Hoy en día, es muy habitual comprar casas antiguas y aventurarse en hacer una reforma integral para dejar la vivienda como nueva y, además, al gusto del futuro ocupante. El paso del tiempo se puede reflejar de muchas formas en un edificio, y una de ellas, en concreto, son las grietas o las fisuras. Para poder combatirlas, en primer lugar será necesario conocer la diferencia entre grieta y fisura, saber si necesitamos contar con la ayuda de un profesional y, por último, deshacernos de ella.

¿Grietas o fisuras?

La fisura se trata de una hendidura longitudinal poco profunda, que afecta al material solo de forma superficial. En otras palabras, las fisuras no atraviesan todo el material, solo la superficie. Por otro lado, la grieta es una hendidura longitudinal que atraviesa por completo el material, siendo ésta una fisura muy profunda y que afecta a la totalidad del material.

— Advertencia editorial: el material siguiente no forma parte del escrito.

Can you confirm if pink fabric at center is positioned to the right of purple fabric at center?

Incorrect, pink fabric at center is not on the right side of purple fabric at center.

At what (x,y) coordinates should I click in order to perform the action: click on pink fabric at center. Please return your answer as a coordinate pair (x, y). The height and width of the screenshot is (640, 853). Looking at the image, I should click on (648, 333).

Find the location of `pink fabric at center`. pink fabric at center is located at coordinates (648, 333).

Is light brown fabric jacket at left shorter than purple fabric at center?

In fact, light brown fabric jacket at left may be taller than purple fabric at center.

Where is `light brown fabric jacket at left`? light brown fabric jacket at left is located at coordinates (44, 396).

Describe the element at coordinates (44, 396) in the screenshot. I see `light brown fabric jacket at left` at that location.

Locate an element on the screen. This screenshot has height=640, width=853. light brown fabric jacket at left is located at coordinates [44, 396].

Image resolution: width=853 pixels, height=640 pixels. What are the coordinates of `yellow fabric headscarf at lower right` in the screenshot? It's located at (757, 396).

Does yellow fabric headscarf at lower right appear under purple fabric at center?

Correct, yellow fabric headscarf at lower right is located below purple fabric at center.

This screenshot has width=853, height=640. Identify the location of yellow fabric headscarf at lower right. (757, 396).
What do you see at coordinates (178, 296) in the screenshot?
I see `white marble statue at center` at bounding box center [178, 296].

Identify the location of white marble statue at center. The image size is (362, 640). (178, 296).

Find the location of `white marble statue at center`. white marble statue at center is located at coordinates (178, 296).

Combatirlas a tiempo será aconsejable para que no se formen otro tipo de patologías. Las grietas pueden ocasionar humedades que se reflejarían en el interior de la casa, además de debilitar la propia fachada con su crecimiento, en el caso de no actuar para repararlas.

grieta fachada vivienda

De todas formas, es importante saber que en ocasiones es recomendable no actuar en ellas ya que pueden tratarse de lo que algunos profesionales denominan “grietas/fisuras vivas”, es decir, que están en movimiento y aunque se repararan, las grietas/fisuras volverían a salir de nuevo. Si están “vivas”, solo se actúa sobre ellas para parar su movimiento, sino es necesario porque no llevan peligro se las deja hasta que, siguiendo la metáfora, se convierten en “grietas/fisuras muertas”, es decir, paradas.

De todas formas, incluso para algunos profesionales puede ser complicado saber si se trata de una grieta o una fisura. Es por esto que, si no es posible diferenciar entre grietas y fisuras, aconsejamos la ayuda de un profesional cualificado para que resuelva la duda y sepa mejor como actuar contra esta patología.

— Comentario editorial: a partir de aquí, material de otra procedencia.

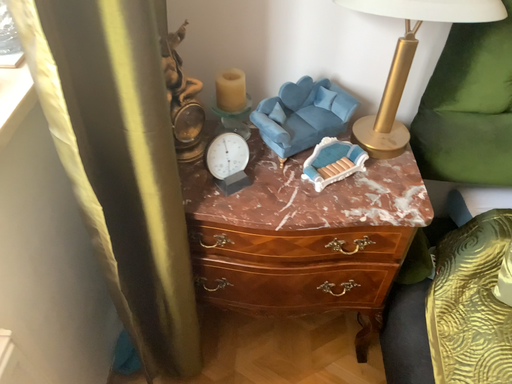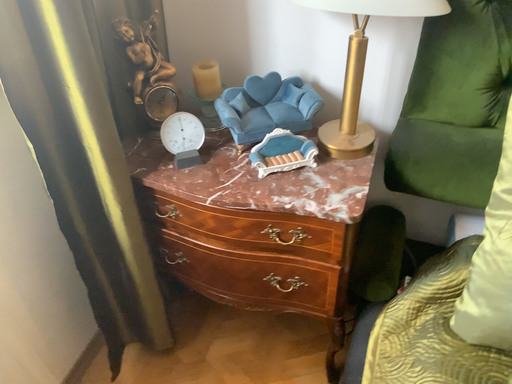
Question: Which way did the camera rotate in the video?

Choices:
 (A) rotated upward
 (B) rotated downward

Answer: (A)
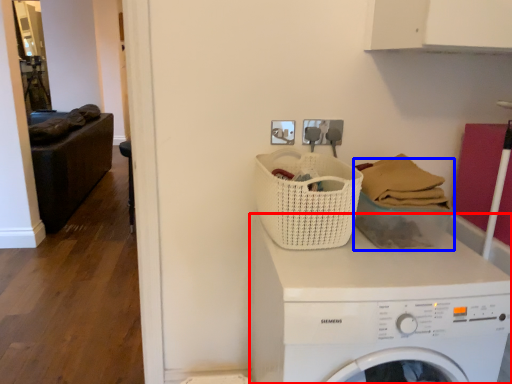
Question: Among these objects, which one is nearest to the camera, washing machine (highlighted by a red box) or basket (highlighted by a blue box)?

Choices:
 (A) washing machine
 (B) basket

Answer: (A)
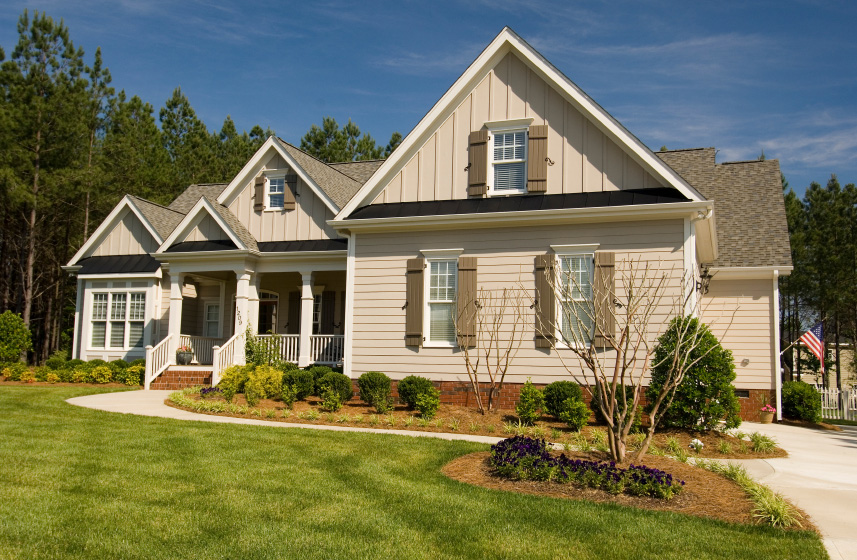
I want to click on window shutters, so click(x=261, y=194), click(x=288, y=194), click(x=478, y=170), click(x=538, y=161), click(x=542, y=311), click(x=609, y=263), click(x=470, y=277), click(x=417, y=294).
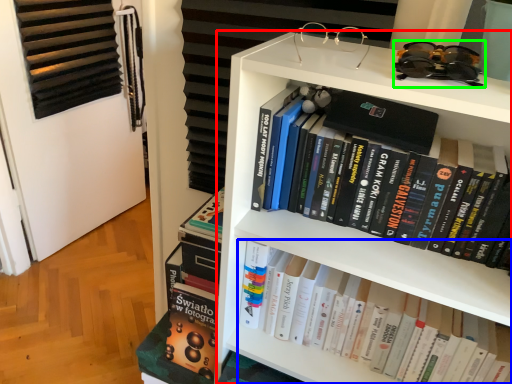
Question: Which object is positioned farthest from bookcase (highlighted by a red box)? Select from book (highlighted by a blue box) and glasses (highlighted by a green box).

Choices:
 (A) book
 (B) glasses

En caso de tratarse de una fisura

Como ya hemos comentado, las fisuras solo afectan a la superficie, con lo que podemos tratarlas nosotros mismos. Para ello, se puede empezar agrandando mínimamente la grieta para formar una cuña que nos deje más espacio para poder aplicar mejor el material que se vaya a utilizar para tapar la grieta. Después será aconsejable humedecer la zona de actuación con tal de que el material pueda adherirse mejor a la superficie. Teniendo el material reparador preparado (podemos utilizar una resina epoxi, por ejemplo) lo aplicamos sobre la superficie con la ayuda de una espátula.

Una vez se haya secado, será necesario lijar la superficie para conseguir que quede lisa y al mismo nivel que la pared. Para terminar, se puede pintar con tal de que quede en la misma tonalidad que la pared en la que estaba localizada la fisura.

Pintar pared

En caso de que la fisura vuelva a salir más adelante, sería recomendable contactar con un técnico o profesional especializado para conocer el origen de la fisura, ya que sea un síntoma de que hay problemas estructurales que afectan a nuestra vivienda.

En caso de tratarse de una grieta

En este caso, será necesario contactar directamente con un profesional cualificado. Para ello recomendamos comparar presupuestos con tal de conseguir un mejor precio y, de esta forma, al menos poder ahorrar en el desarrollo de la obra o la inspección de la vivienda.

En este caso se trataría de una inversión ya que, con el paso del tiempo, el deterioro podría ser mayor o, incluso, irreparable.